Может быть, еще больше, чем эта книжная богословская и идеологическая подготовка, был важен для дальнейшей жизни Ивана его непосредственный личный контакт с архимандритом Дионисием. Помимо больших знаний, Дионисий был замечателен и как личность, подлинно осуществлявшая в жизни заветы Христова учения. Он “был совершенно необычный для своего времени человек, — пишет историк С. Ф. Платонов, который критически сурово относился к русскому прошлому. — Дионисий никого не подавлял и не поражал ни властной волей, ни суровым упорством. Монах — хозяин порученных ему монастырей, монах — книгочий и любитель божественных и поучительных словес, он не имел, казалось, ни охоты, ни способности властвовать и бороться. Всегда с улыбкой и доброй шуткой, с утешением и благостыней ко всем, кто бы к нему ни обращался, троицкий архимандрит всегда был готов уступить в ссоре и перетерпеть обиду и унижение… Почитать, любить и даже обожать доброго, всегда веселого и смирного архимандрита начинали тогда лишь, когда узнавали скромные его достоинства и его удивительную духовную силу… Не всегда заметный для своих культурных сородичей, Дионисий, однако, был заметен для более культурных иноземцев. Иерусалимский патриарх Феофан с особенным благоволением и уважением относился к Дионисию и почтил его многими отличиями, сказав ему: “Назнаменах тя в велицей России посреди братии твоей, да будеши первым в старейшинства над иноки многими по нашему благословению”[21].

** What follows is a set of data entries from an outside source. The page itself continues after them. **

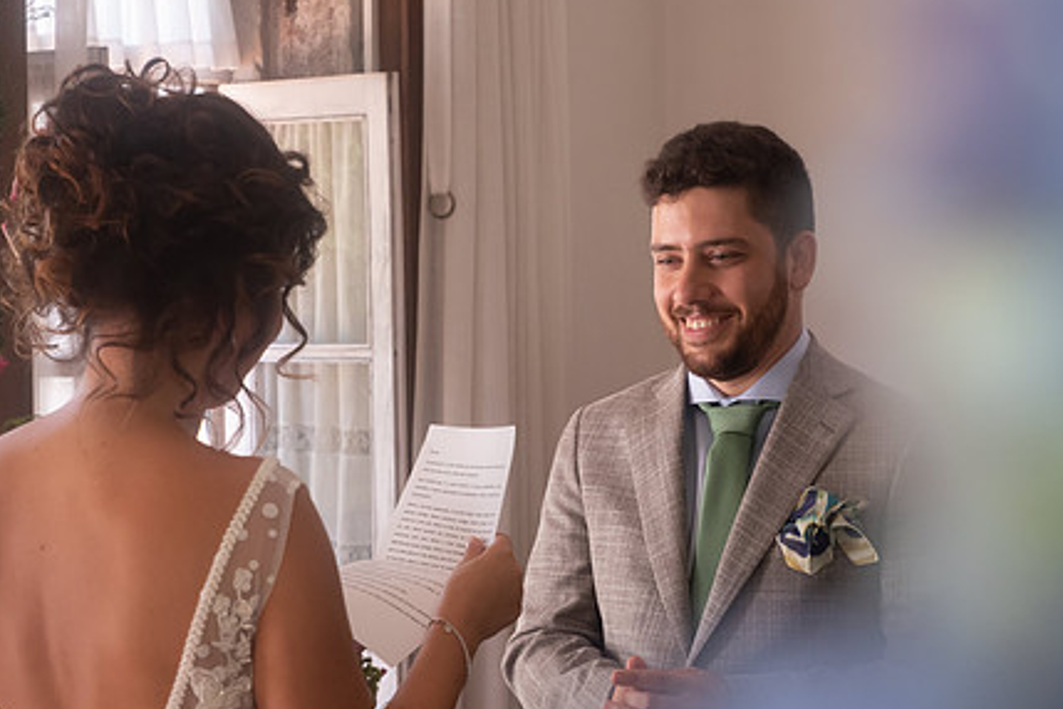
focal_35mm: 92
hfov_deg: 22.1
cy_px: 306
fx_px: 2716
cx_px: 674
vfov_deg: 14.9
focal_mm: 45
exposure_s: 1/160
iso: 1000
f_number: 6.4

Не удивительно, что этот исключительный человек и монах, в “душе которого жили старые заветы, жила мысль о богоизбранности русского народа”[22], так хорошо и любовно отнесся к Неронову и, почувствовав в нем миссионера, послал его продолжать то дело, которое он сам хотел начать в годы Смуты. В монастыре Иван провел “не мало времени”, как выражается автор его жития, и, конечно, имел достаточно времени не только поднять свою религиозную культуру и укрепить свой дух, но и ознакомиться с положением России и православия. Знакомство с культурным и влиятельным кругом образованных русских людей, с которыми он мог встречаться у Дионисия в свободное от занятий и молитв время, несомненно, помогало духовному развитию юного причетника. Среди этих людей было немало видных деятелей Смуты, которые тогда по памяти и документам записывали для потомков печальные события этого близкого прошлого, и было достаточно предлогов для обсуждения на этих встречах судьбы России. События текущего момента легко узнавались от бесконечных богомольцев, стекавшихся из Москвы и провинциальной России в этот самый знаменитый монастырь русского православия. Отсутствие культурных барьеров, которые выросли лишь со времени Петра между разными социальными группами России, облегчали встречи и контакты. В свою очередь вести о положении православия под турками и поляками приходили очень печальные и с воспоминаниями о недавних годах интервенции и анархии только могли заставить любого русского, истинно любящего свою веру человека еще больше думать как о ее будущем, так и о будущем “богоизбранного русского народа”.